_Work item_: Of all the lines below, output only those starting at the one with "camera: 40 degrees right, 5 degrees up" and ending at the one with "(815, 503) = (709, 1009): brown", both ends included, exactly as written.

_Recorded data_:
'''

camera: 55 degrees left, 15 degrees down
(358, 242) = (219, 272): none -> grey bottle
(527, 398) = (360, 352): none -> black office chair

'''
'''

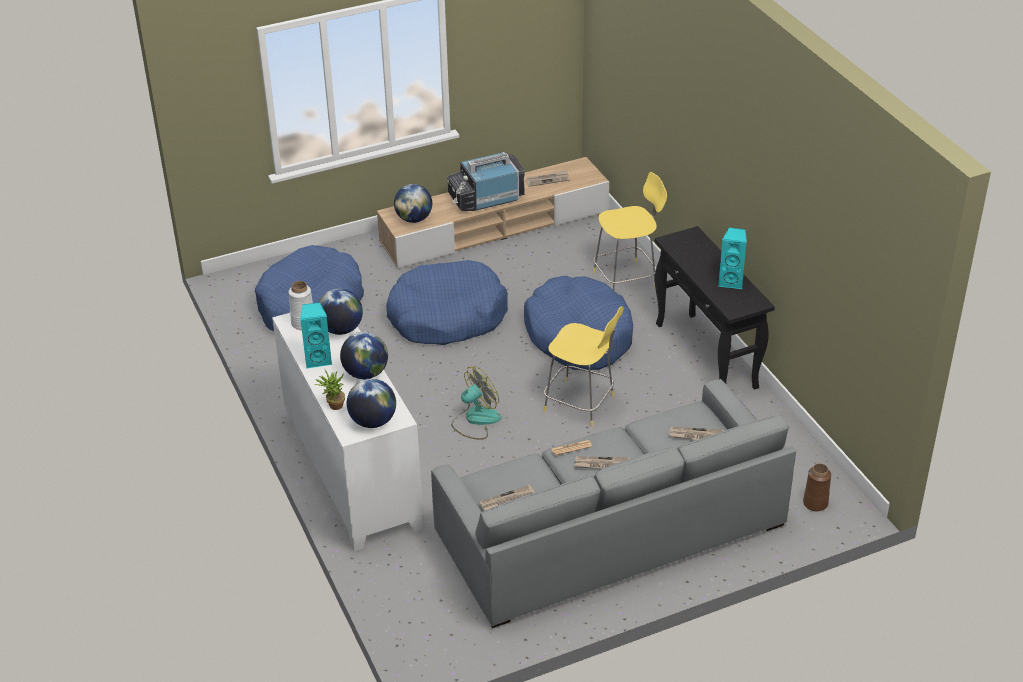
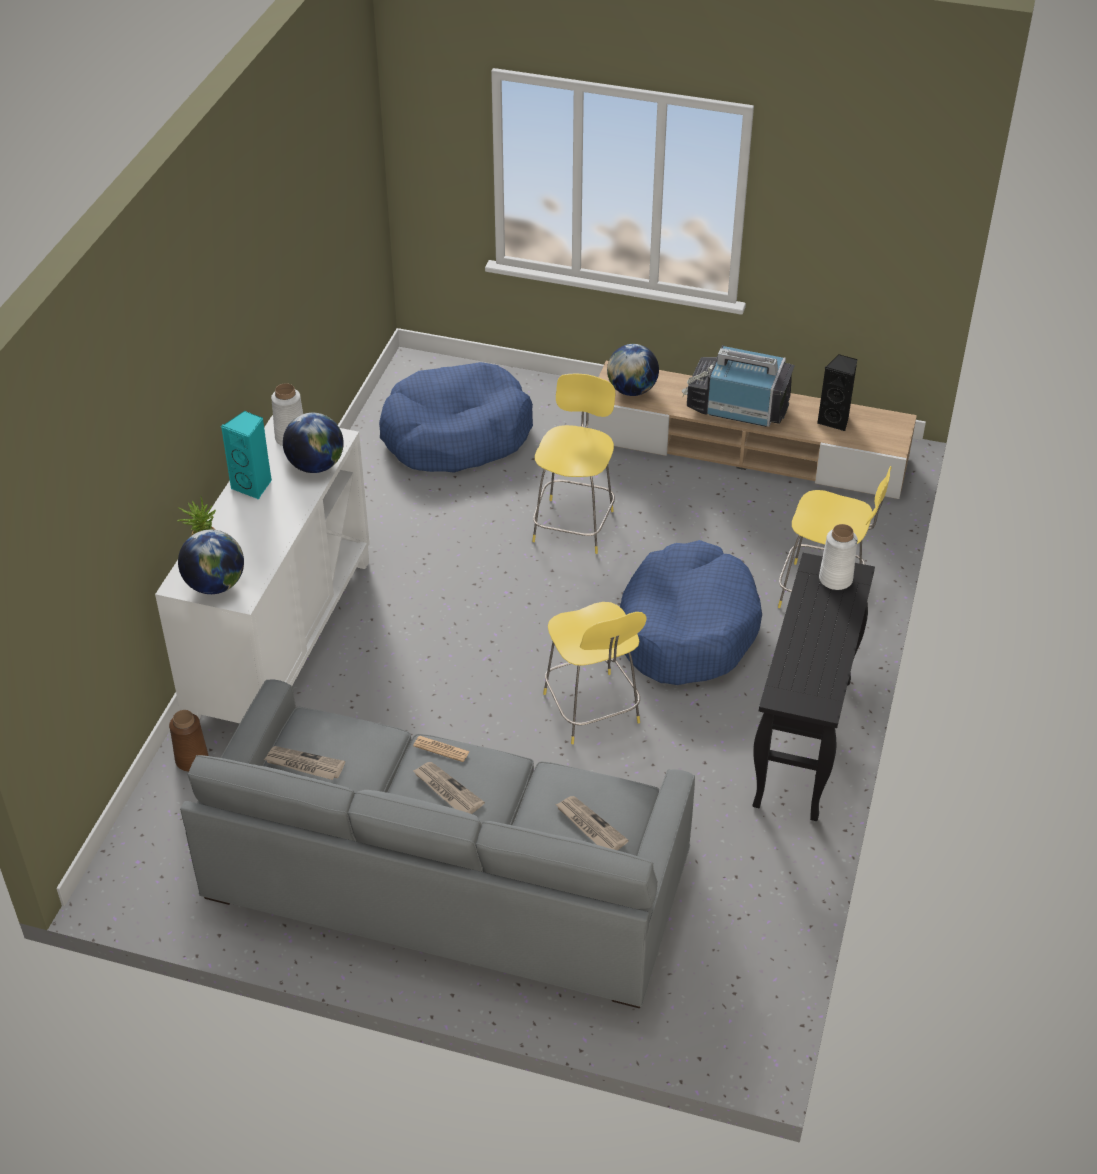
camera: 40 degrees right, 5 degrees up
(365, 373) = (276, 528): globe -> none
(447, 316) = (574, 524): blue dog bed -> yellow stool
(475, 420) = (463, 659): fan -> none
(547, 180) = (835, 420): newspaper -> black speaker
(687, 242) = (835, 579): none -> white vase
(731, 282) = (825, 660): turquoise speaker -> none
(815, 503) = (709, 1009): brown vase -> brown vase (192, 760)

'''
'''

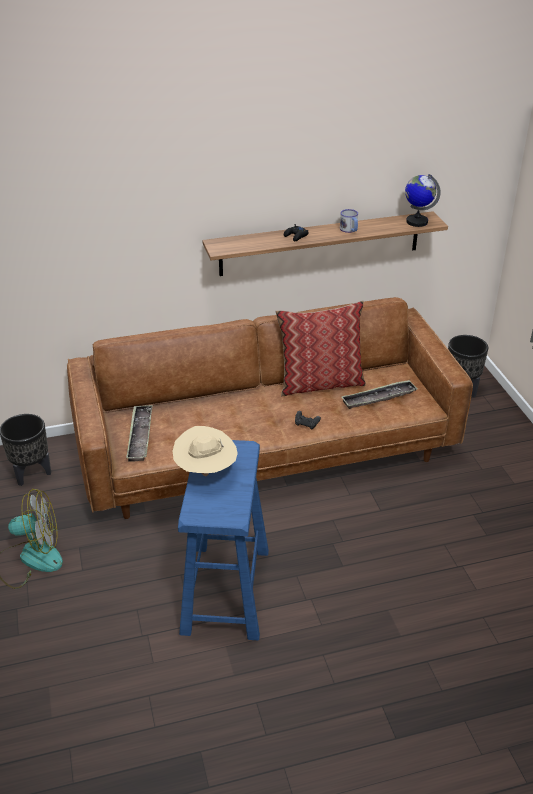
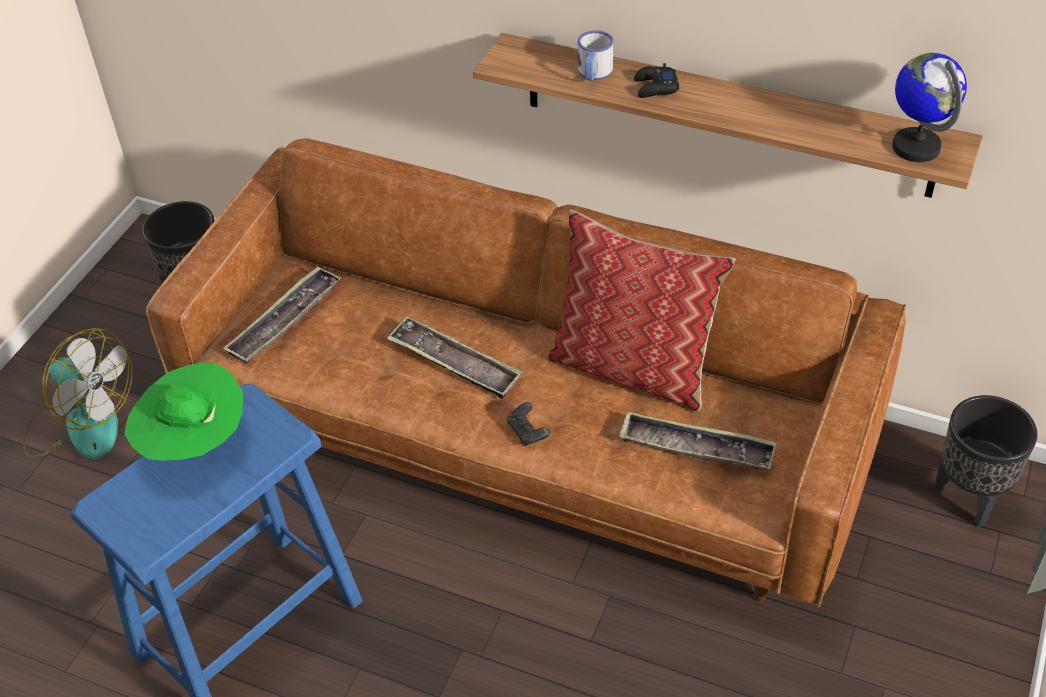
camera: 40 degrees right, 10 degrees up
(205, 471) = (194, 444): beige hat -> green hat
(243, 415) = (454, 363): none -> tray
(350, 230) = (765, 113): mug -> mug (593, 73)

'''

_Answer box_:
camera: 40 degrees right, 5 degrees up
(365, 373) = (276, 528): globe -> none
(447, 316) = (574, 524): blue dog bed -> yellow stool
(475, 420) = (463, 659): fan -> none
(547, 180) = (835, 420): newspaper -> black speaker
(687, 242) = (835, 579): none -> white vase
(731, 282) = (825, 660): turquoise speaker -> none
(815, 503) = (709, 1009): brown vase -> brown vase (192, 760)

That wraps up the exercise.